It’s time for UC Davis administrators to proactively advocate and do whatever is possible to allow the Domes community to remain on site until a long-term plan has been developed.
Four years ago, I was a wide-eyed freshman, tutored by graduate student and Domes resident Chris Congleton as part of a transportation Action Research Team (ART) All those evenings spent huddled around the worn picnic tables under the trees and nights spent discussing Davis transportation systems in Dome #13 taught me that I could make a difference, that I had the ability to enact positive change.
Today, I am co-leading a student-taught class for other undergraduates. Last quarter, we visited the domes as part of our class to learn about sustainable living in the home. Brennan Bird gave a riveting presentation, utilizing the yurt, the yard space and his personal dome to educate our students about the power we have as individuals to make a positive change and that this positive change must begin within each of us, in our personal lives.
Talk about experiential learning! Normally our students leave class as soon as possible, but on this Thursday evening, they just did not want to leave, awestruck by the wonderful Domes community.

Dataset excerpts
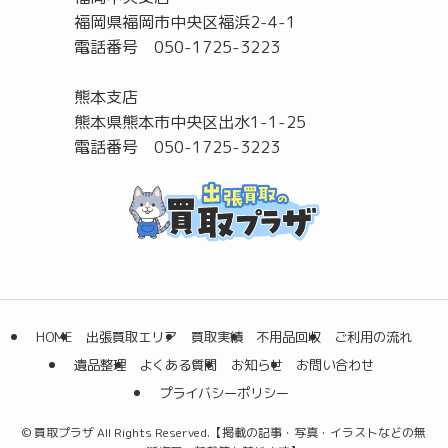
福岡県福岡市中央区福浜2-4-1
電話番号 050-1725-3223
熊本支店
熊本県熊本市中央区出水1-1-25
電話番号 050-1725-3223
HOME
出張買取エリア
買取実績
不用品回収
ご利用の流れ
遺品整理
よくある質問
お知らせ
お問い合わせ
プライバシーポリシー
©
買取プラザ All Rights Reserved.【掲載の記事・写真・イラストなどの無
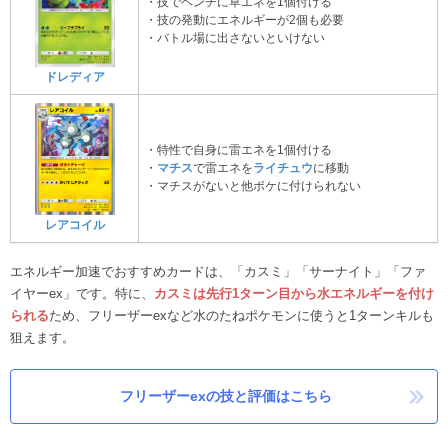
・技でベンチに草エネを1個付ける
・技の発動にエネルギーが2個も必要
・バトル場に出さないといけない
ドレディア
・特性で自身に雷エネを1個付ける
・
マチス
で雷エネを
ライチュウ
に移動
・マチスがないと他ポケに付けられない
レアコイル
エネルギー加速でおすすめカードは、「カスミ」「サーナイト」「ファ
イヤーex」です。特に、
カスミは先行1ターン目から水エネルギーを付け
られる
ため、フリーザーexなど水のたねポケモンに使うと1ターンキルも
狙えます。
フリーザーexの技と評価はこちら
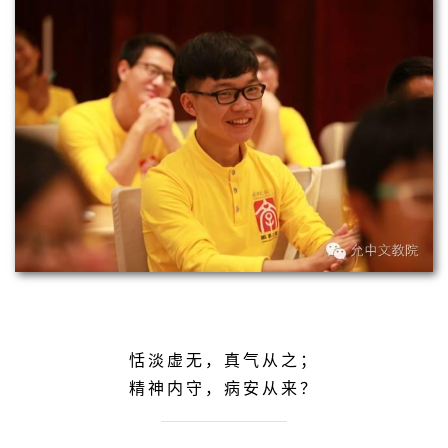
恬淡虚无，
真气从之；
精神内守，
病安从来？
——《黄帝内经》
大多时候各种各样的念头想法把我们的生命和心志占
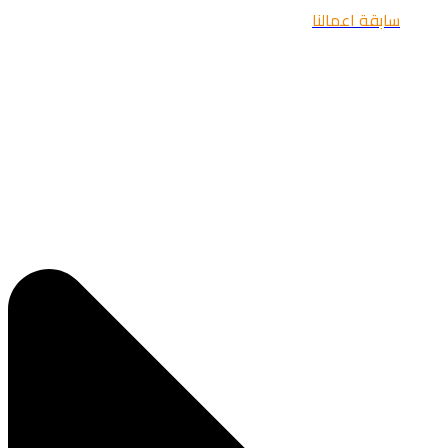
سابقة اعمالنا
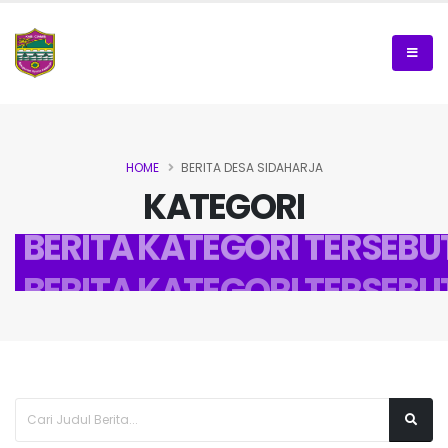
HOME
BERITA DESA SIDAHARJA
KATEGORI
BERITA KATEGORI TERSEBU
BERITA KATEGORI TERSEBU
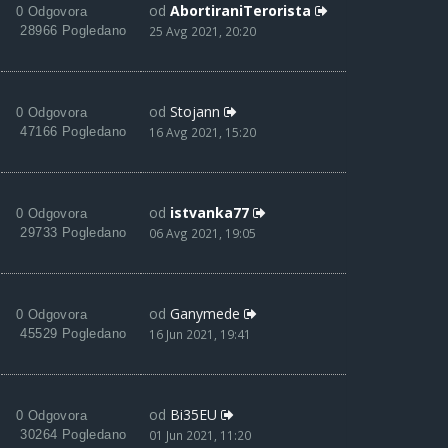
od
AbortiraniTerorista
0 Odgovora
28966 Pogledano
25 Avg 2021, 20:20
od
Stojann
0 Odgovora
47166 Pogledano
16 Avg 2021, 15:20
od
istvanka77
0 Odgovora
29733 Pogledano
06 Avg 2021, 19:05
od
Ganymede
0 Odgovora
45529 Pogledano
16 Jun 2021, 19:41
od
Bi35EU
0 Odgovora
30264 Pogledano
01 Jun 2021, 11:20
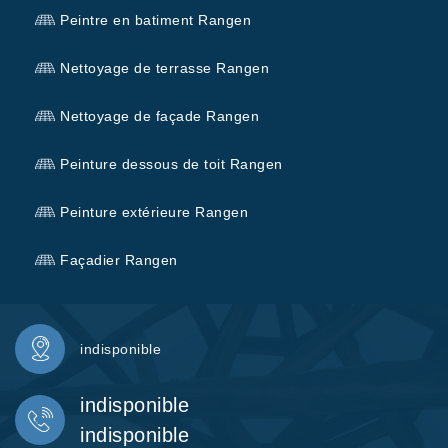
Peintre en batiment Rangen
Nettoyage de terrasse Rangen
Nettoyage de façade Rangen
Peinture dessous de toit Rangen
Peinture extérieure Rangen
Façadier Rangen
indisponible
indisponible
indisponible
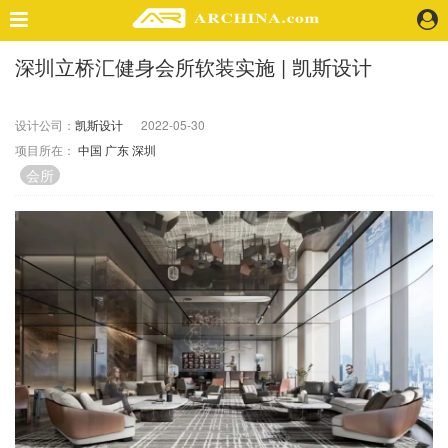
深圳立桥汇健身会所软装实施 | 凯斯设计
精选案例
建 筑
设计公司：
凯斯设计
2022-05-30
景 观
项目所在：
中国
广东
深圳
室 内
会所
视 频
头条资讯
业 界
机 构
人 物
地 产
快速搜索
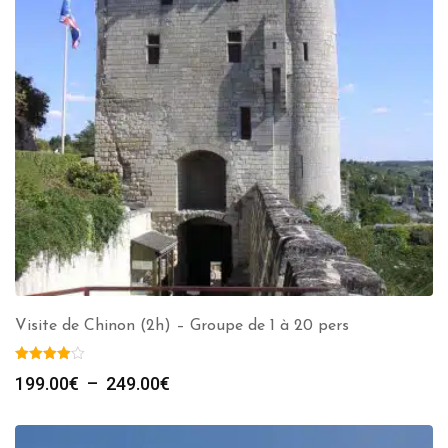
Visite de Chinon (2h) – Groupe de 1 à 20 pers
Plage
199.00
€
–
249.00
€
de
prix :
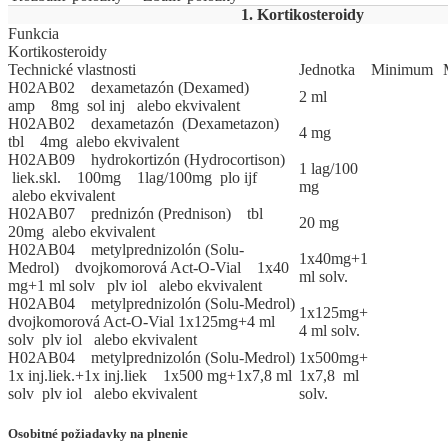
1. Kortikosteroidy
Funkcia
Kortikosteroidy
Technické vlastnosti
Jed
­not
­ka
Mi
­ni
­mum
H02AB02 dexametazón (Dexamed)
2 ml
amp 8mg sol inj alebo ekvivalent
H02AB02 dexametazón (Dexametazon)
4 mg
tbl 4mg alebo ekvivalent
H02AB09 hydrokortizón (Hydrocortison)
1 lag/100
liek.skl. 100mg 1lag/100mg plo ijf
mg
alebo ekvivalent
H02AB07 prednizón (Prednison) tbl
20 mg
20mg alebo ekvivalent
H02AB04 metylprednizolón (Solu-
1x40mg+1
Medrol) dvojkomorová Act-O-Vial 1x40
ml solv.
mg+1 ml solv plv iol alebo ekvivalent
H02AB04 metylprednizolón (Solu-Medrol)
1x125mg+
dvojkomorová Act-O-Vial 1x125mg+4 ml
4 ml solv.
solv plv iol alebo ekvivalent
H02AB04 metylprednizolón (Solu-Medrol)
1x500mg+
1x inj.liek.+1x inj.liek 1x500 mg+1x7,8 ml
1x7,8 ml
solv plv iol alebo ekvivalent
solv.
Osobitné požiadavky na plnenie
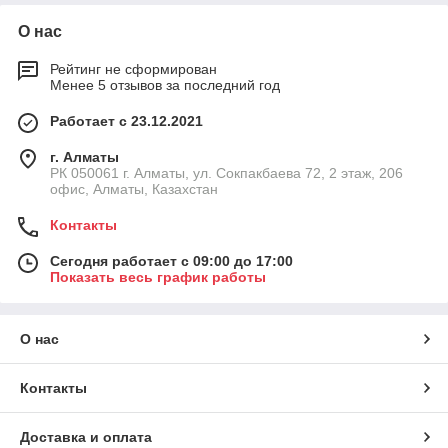
О нас
Рейтинг не сформирован
Менее 5 отзывов за последний год
Работает с 23.12.2021
г. Алматы
РК 050061 г. Алматы, ул. Сокпакбаева 72, 2 этаж, 206
офис, Алматы, Казахстан
Контакты
Сегодня работает с 09:00 до 17:00
Показать весь график работы
О нас
Контакты
Доставка и оплата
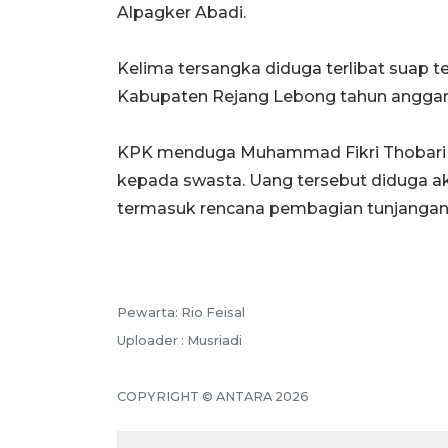
Alpagker Abadi.
Kelima tersangka diduga terlibat suap te
Kabupaten Rejang Lebong tahun anggar
KPK menduga Muhammad Fikri Thobari m
kepada swasta. Uang tersebut diduga ak
termasuk rencana pembagian tunjangan h
Pewarta: Rio Feisal
Uploader : Musriadi
COPYRIGHT © ANTARA 2026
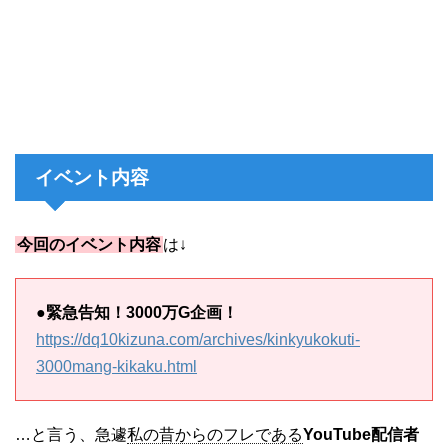
イベント内容
今回のイベント内容
は↓
●
緊急告知！3000万G企画！
https://dq10kizuna.com/archives/kinkyukokuti-
3000mang-kikaku.html
…と言う、急遽
私の昔からのフレである
YouTube配信者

• List of tasks:
1) In the listing, change "Pewarta" to "Reporter" and reproduce the lines with every other part left as is. Begin at the line that has "Alpagker Abadi.", stop after the last line of the listing, and leave the pictures out.
2) Write what comes next in the opinion piece on keeping the Domes community at UC Davis, picking up after its final sentence.
The listing has no connection to the text about the Domes community at UC Davis.

• Activity answers:
1)
Alpagker Abadi.
Kelima tersangka diduga terlibat suap te
Kabupaten Rejang Lebong tahun anggar
KPK menduga Muhammad Fikri Thobari m
kepada swasta. Uang tersebut diduga ak
termasuk rencana pembagian tunjangan h
Reporter: Rio Feisal
Uploader : Musriadi
COPYRIGHT © ANTARA 2026
イベント内容
今回のイベント内容
は↓
●
緊急告知！3000万G企画！
https://dq10kizuna.com/archives/kinkyukokuti-
3000mang-kikaku.html
…と言う、急遽
私の昔からのフレである
YouTube配信者

2)
Throughout the last couple of years, I have talked to numerous Domes residents and administrators one-on-one regarding this situation. Every time, we had a great conversation and mutually agreed on the amazing benefits the Domes provide not only to students, but to the campus and community as a whole. Which is why it is frustrating that somehow, this individual admiration for the Domes community is lost in the culture of the university bureaucracy – what I like to call a “cycle of no.”
In this “cycle of no,” people routinely pass responsibility on to somebody else. Regardless of who is passing on responsibility, the end result is the same – “the University” can’t allow residents to renew their leases, despite the fact that individuals within the university are universally in support of the community and its residents. Contrary to the popular saying, in this case the whole is worse than the sum of its parts.
Around a month ago, the Solar Community Housing Association, a third party group similar to those who operate other on-campus housing such as the Colleges or Orchard Park, sent Student Housing a proposal to lease the Domes land. It would be easy to continue our current “cycle of no” and blame the UC Regents for not making the SCHA an easy solution. However, it also provides a great opportunity for us to reverse this cycle, and create a “cycle of yes.” Just as Brennan taught our class the power of positive change beginning in each one of us, we can find it within us to figure out how to say yes.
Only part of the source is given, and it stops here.